Just harking back to last weekend's Tram Sunday event in Fleetwood for a moment, there was one other item of interest on display that I haven't mentioned.
The Austin J40 was based on Austin's A40 model, scaled down for children and fitted with pedal driven power. These were not pedals as in a bicycle but square hoops that you pushed alternately, first one foot then the other to power the car.
At Fleetwood there was a roundabout operated by Howard Brothers (see the entry about their gallopers).
The J40 model produced for roundabouts had no pedals fitted but was fitted with two steering wheels for two children sitting in each car.
The Austin J40 was built in a factory in Bargoed in South Wales and provided jobs for miners who had either been injured or who had become too ill through lung problems to carry on working underground.

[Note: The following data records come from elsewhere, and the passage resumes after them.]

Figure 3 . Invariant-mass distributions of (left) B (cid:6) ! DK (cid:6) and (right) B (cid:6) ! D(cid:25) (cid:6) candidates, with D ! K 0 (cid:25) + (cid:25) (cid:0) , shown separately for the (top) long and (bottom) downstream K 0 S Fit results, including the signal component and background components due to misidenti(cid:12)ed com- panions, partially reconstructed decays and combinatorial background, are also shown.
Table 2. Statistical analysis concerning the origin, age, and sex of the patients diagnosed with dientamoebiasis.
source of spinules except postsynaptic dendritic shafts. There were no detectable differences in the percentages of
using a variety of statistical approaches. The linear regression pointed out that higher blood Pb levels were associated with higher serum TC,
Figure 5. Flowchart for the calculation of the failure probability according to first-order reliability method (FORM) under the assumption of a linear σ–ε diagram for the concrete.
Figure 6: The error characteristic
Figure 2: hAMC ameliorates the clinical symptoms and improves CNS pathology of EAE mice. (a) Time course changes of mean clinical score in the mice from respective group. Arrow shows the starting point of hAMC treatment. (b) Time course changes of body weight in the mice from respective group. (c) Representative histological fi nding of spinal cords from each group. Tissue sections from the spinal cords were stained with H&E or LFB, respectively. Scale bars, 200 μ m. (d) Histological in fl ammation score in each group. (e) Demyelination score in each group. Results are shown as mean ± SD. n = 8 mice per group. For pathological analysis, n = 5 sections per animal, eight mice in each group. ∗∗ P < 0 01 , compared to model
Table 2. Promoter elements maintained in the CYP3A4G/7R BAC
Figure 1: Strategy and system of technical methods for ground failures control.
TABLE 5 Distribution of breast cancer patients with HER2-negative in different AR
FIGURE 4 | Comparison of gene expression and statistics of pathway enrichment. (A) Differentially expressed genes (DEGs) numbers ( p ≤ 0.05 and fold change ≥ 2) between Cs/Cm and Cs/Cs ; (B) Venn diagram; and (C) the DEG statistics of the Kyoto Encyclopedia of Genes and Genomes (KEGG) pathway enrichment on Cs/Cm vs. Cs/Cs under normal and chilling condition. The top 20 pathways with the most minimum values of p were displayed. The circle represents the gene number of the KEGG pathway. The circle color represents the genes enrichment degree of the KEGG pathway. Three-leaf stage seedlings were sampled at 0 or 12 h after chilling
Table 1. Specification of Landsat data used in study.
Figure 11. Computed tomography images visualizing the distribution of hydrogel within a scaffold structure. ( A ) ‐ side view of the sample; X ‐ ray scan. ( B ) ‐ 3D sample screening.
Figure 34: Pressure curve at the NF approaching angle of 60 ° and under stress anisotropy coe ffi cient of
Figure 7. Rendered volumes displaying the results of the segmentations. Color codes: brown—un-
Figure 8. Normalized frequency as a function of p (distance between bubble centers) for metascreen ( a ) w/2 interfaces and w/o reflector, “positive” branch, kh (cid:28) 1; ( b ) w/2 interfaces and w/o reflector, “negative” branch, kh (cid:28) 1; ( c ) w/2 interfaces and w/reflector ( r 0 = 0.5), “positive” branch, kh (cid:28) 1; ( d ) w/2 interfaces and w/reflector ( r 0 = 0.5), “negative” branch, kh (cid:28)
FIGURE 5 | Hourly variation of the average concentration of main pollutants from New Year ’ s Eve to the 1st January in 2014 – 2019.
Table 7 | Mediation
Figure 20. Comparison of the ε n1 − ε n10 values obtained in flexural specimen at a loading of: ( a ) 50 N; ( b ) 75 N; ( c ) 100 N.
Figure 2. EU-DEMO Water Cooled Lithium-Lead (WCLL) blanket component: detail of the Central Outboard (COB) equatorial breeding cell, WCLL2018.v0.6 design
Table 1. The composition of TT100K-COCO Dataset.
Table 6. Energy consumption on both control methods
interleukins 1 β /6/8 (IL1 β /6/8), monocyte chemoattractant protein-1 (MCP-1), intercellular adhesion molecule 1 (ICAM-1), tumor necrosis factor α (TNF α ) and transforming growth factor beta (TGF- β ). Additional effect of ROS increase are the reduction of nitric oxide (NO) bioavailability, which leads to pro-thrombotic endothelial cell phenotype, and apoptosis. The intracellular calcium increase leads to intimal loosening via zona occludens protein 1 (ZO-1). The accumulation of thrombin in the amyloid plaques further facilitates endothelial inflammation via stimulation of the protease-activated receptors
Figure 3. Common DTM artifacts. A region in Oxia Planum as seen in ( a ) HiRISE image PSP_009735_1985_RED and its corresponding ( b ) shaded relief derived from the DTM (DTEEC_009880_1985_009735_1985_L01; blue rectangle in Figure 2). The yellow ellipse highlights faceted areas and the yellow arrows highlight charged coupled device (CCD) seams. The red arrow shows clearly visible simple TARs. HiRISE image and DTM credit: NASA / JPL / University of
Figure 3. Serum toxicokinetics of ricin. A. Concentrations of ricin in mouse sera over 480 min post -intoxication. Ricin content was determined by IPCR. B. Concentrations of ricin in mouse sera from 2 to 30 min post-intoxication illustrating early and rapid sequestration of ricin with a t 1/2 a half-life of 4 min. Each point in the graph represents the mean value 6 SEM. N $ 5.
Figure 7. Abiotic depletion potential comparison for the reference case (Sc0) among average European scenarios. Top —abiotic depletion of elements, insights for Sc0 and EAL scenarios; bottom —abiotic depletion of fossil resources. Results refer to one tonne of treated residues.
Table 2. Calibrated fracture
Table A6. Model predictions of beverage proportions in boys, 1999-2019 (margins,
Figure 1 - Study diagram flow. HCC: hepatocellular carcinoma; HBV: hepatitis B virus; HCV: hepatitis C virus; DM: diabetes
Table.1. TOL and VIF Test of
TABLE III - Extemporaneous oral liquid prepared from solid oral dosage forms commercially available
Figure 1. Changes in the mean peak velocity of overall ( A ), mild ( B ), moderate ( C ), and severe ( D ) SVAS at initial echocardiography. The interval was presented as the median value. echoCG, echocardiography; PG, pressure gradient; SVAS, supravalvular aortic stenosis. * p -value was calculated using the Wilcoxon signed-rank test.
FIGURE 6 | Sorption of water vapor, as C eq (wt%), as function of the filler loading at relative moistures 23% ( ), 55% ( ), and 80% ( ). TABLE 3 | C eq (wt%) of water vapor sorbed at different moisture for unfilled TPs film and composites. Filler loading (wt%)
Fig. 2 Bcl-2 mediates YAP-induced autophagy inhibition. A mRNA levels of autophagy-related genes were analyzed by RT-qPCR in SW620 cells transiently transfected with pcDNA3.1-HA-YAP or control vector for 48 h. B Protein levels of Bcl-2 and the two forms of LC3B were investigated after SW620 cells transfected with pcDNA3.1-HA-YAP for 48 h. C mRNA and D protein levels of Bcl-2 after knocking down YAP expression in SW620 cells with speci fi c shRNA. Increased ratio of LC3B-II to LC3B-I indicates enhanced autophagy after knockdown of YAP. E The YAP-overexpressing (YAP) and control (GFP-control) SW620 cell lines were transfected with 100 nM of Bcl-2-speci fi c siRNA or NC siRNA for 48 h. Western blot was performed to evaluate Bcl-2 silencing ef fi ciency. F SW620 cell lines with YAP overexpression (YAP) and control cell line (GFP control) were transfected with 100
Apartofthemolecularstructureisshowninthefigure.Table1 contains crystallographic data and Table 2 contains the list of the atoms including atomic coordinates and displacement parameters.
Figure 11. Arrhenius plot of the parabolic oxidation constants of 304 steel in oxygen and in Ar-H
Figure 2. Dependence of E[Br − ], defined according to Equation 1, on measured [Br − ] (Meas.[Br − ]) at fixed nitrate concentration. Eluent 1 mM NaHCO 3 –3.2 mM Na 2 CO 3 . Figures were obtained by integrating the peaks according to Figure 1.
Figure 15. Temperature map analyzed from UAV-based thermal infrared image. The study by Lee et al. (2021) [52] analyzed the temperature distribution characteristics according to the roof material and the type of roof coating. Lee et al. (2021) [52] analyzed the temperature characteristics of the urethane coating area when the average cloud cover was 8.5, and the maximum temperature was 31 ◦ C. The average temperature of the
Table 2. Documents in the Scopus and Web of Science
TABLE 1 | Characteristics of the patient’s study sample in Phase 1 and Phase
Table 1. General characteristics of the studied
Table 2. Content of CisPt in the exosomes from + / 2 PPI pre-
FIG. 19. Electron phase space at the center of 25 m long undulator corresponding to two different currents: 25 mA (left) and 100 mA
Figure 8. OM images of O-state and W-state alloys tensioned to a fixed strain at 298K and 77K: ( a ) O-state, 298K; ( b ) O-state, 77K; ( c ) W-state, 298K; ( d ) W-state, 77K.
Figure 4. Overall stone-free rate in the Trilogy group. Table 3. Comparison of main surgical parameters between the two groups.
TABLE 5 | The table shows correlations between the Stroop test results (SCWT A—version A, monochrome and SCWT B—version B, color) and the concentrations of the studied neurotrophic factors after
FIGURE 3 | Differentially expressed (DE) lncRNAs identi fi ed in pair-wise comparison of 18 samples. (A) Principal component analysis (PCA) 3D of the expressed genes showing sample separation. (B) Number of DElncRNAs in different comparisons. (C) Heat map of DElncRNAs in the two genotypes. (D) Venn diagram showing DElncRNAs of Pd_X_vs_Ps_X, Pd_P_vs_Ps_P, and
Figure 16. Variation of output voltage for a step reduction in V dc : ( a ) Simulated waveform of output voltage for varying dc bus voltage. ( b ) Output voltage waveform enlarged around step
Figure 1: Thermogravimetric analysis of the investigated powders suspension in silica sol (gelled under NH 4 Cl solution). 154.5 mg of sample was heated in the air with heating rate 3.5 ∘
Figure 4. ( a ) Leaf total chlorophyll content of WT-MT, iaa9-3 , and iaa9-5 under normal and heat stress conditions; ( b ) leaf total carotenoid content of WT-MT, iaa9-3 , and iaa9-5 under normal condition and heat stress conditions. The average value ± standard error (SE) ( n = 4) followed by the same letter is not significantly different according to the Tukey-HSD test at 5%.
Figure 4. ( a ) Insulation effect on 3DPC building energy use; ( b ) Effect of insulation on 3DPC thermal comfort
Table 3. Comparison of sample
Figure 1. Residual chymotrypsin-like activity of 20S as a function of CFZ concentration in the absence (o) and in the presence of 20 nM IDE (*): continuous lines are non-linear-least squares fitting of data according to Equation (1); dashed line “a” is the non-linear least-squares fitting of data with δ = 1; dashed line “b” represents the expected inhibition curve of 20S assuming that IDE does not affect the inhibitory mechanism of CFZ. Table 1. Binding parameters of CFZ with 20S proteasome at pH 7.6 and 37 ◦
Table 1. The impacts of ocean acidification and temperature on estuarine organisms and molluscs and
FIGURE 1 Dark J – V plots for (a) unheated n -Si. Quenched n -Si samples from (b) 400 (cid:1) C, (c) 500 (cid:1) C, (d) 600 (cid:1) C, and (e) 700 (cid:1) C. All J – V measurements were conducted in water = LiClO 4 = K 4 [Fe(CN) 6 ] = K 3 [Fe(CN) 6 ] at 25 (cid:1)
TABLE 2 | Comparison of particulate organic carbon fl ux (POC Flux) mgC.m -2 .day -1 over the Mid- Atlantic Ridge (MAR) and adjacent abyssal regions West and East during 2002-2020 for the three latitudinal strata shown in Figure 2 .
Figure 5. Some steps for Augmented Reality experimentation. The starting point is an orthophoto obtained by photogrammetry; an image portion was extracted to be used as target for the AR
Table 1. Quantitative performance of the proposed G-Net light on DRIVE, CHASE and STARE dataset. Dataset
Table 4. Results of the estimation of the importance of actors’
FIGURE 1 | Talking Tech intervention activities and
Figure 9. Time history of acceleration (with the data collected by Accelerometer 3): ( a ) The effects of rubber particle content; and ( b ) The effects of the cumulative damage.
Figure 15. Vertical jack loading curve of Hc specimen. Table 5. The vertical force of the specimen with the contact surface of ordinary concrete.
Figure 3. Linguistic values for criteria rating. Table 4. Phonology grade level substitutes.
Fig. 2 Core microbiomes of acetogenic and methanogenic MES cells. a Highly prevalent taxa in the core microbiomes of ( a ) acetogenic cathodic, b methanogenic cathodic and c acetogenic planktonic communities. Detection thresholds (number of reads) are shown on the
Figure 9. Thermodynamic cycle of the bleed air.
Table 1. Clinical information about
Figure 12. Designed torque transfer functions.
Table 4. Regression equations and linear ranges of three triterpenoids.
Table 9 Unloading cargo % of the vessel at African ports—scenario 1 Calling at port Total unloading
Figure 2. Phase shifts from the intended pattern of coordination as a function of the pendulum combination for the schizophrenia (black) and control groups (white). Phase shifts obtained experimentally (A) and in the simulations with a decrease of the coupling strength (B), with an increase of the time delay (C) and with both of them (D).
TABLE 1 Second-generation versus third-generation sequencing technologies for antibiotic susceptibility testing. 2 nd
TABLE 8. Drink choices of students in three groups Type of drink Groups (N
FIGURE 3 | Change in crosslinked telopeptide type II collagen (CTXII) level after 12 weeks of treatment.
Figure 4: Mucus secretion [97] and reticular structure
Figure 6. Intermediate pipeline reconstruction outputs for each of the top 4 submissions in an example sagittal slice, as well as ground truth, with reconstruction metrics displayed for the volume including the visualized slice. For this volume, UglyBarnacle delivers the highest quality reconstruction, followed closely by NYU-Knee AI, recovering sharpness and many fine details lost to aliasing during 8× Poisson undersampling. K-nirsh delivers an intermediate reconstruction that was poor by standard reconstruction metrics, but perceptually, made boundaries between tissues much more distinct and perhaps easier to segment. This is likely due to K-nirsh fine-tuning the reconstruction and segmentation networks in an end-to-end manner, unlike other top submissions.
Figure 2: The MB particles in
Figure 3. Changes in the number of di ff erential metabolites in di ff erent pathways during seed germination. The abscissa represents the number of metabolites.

The J40 followed a previous pedal car called the Pathfinder.
Here are a number of Pathfinder pedal cars presented as an attraction in Great Yarmouth. I took the photo in 1981 whilst on holiday there.
These were expensive toys. The Austin J40 cost £33 including purchase tax which in the day would have been 3 or 4 weeks wages for most people.
I emailed my son-in-law, Eddie, a copy of this one. I'm not sure he was all that impressed though...!
The A40 was one of my favourite-shaped car of the period. I could never afford one, but my first car was another scaled down version (but bigger than the one above)the A30.
ReplyDeleteStratobuddy, Plymouth
A couple of my mates had (what were then rather old) A35s which had a slightly larger engine. A30s were made from 1951-56 and A35s came in from 1956 to 1959 although the A35 van continued all the way to 1968.